• EXERCISE MATERIAL
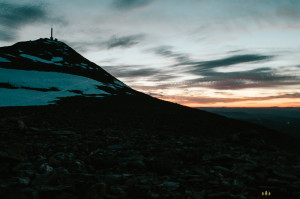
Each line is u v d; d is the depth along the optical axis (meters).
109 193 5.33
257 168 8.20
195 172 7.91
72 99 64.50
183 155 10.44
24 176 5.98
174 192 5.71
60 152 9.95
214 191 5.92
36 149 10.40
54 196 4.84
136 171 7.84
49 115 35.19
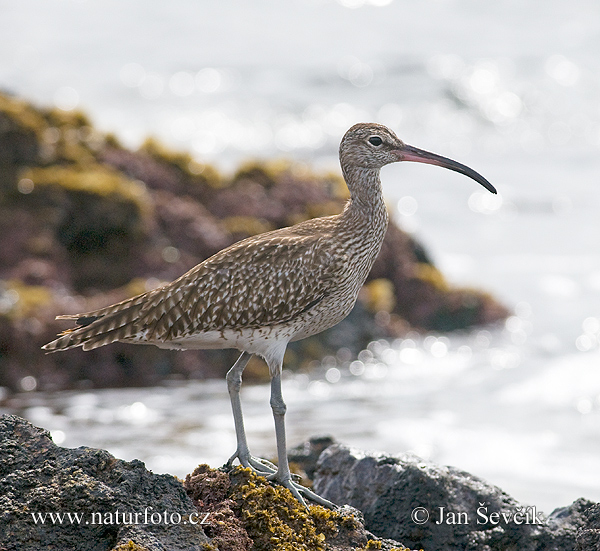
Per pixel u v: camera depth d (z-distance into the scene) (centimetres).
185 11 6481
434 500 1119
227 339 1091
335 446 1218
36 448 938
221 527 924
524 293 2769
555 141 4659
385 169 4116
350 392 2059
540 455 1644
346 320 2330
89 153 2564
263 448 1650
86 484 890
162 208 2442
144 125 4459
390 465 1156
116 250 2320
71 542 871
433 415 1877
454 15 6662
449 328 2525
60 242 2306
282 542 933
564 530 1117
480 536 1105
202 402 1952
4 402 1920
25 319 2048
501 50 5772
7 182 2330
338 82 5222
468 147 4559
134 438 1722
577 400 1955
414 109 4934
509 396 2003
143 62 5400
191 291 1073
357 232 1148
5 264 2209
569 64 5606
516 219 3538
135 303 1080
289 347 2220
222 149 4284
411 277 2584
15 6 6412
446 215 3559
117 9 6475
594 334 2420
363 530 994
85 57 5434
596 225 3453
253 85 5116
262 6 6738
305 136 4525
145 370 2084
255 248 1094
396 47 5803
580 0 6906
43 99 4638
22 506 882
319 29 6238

* * *

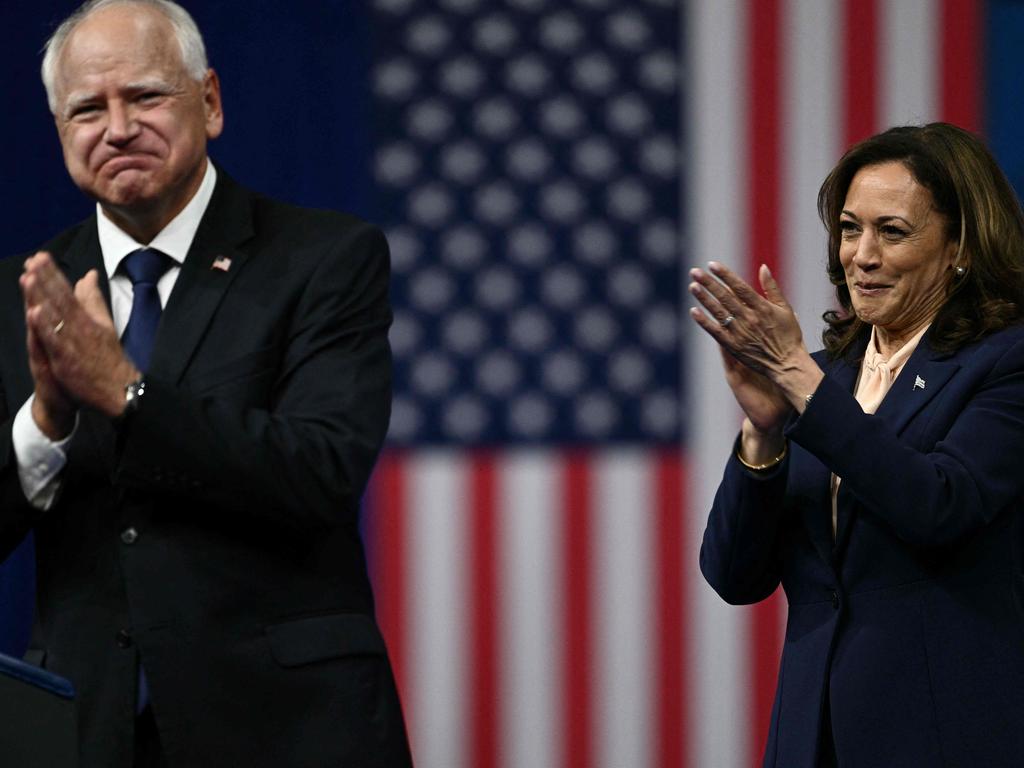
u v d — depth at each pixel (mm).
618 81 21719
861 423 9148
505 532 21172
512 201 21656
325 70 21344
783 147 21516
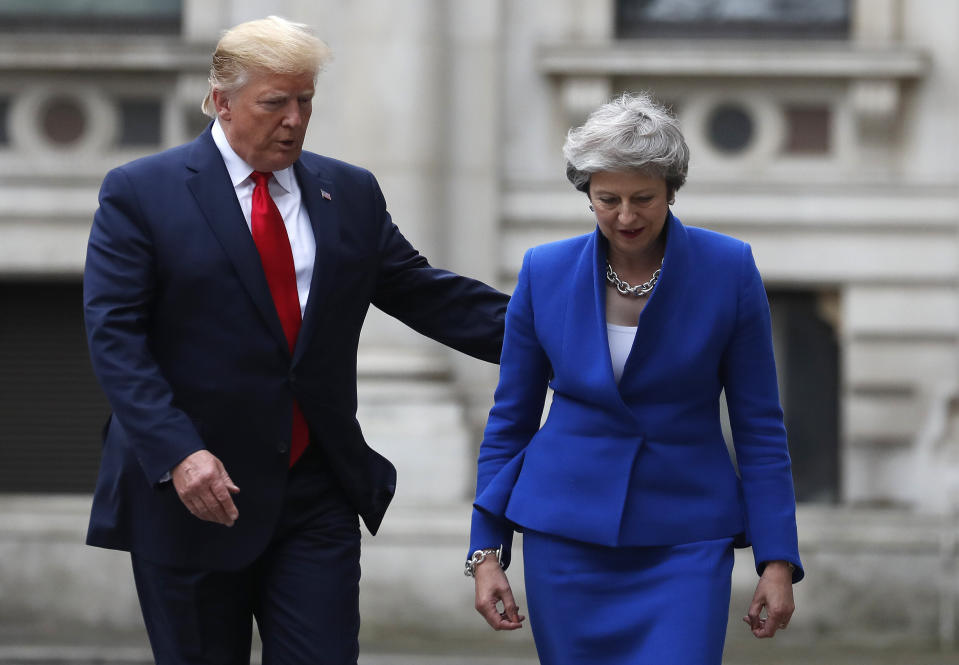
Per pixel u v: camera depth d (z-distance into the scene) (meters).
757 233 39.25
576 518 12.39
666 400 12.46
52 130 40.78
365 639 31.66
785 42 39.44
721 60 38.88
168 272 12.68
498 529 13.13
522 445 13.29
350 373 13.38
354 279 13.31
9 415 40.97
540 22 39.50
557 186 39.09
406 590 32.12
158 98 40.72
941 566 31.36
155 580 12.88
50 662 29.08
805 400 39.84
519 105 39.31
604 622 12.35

• REQUIRED ACTION
From the records above, repeat exactly the lines from the one with "498 529 13.13" through the one with "604 622 12.35", both included.

• EXPECTED ANSWER
498 529 13.13
522 445 13.29
350 373 13.38
354 279 13.31
9 415 40.97
540 22 39.50
557 186 39.09
406 590 32.12
158 98 40.72
941 566 31.36
155 580 12.88
50 662 29.08
805 400 39.84
519 105 39.31
604 622 12.35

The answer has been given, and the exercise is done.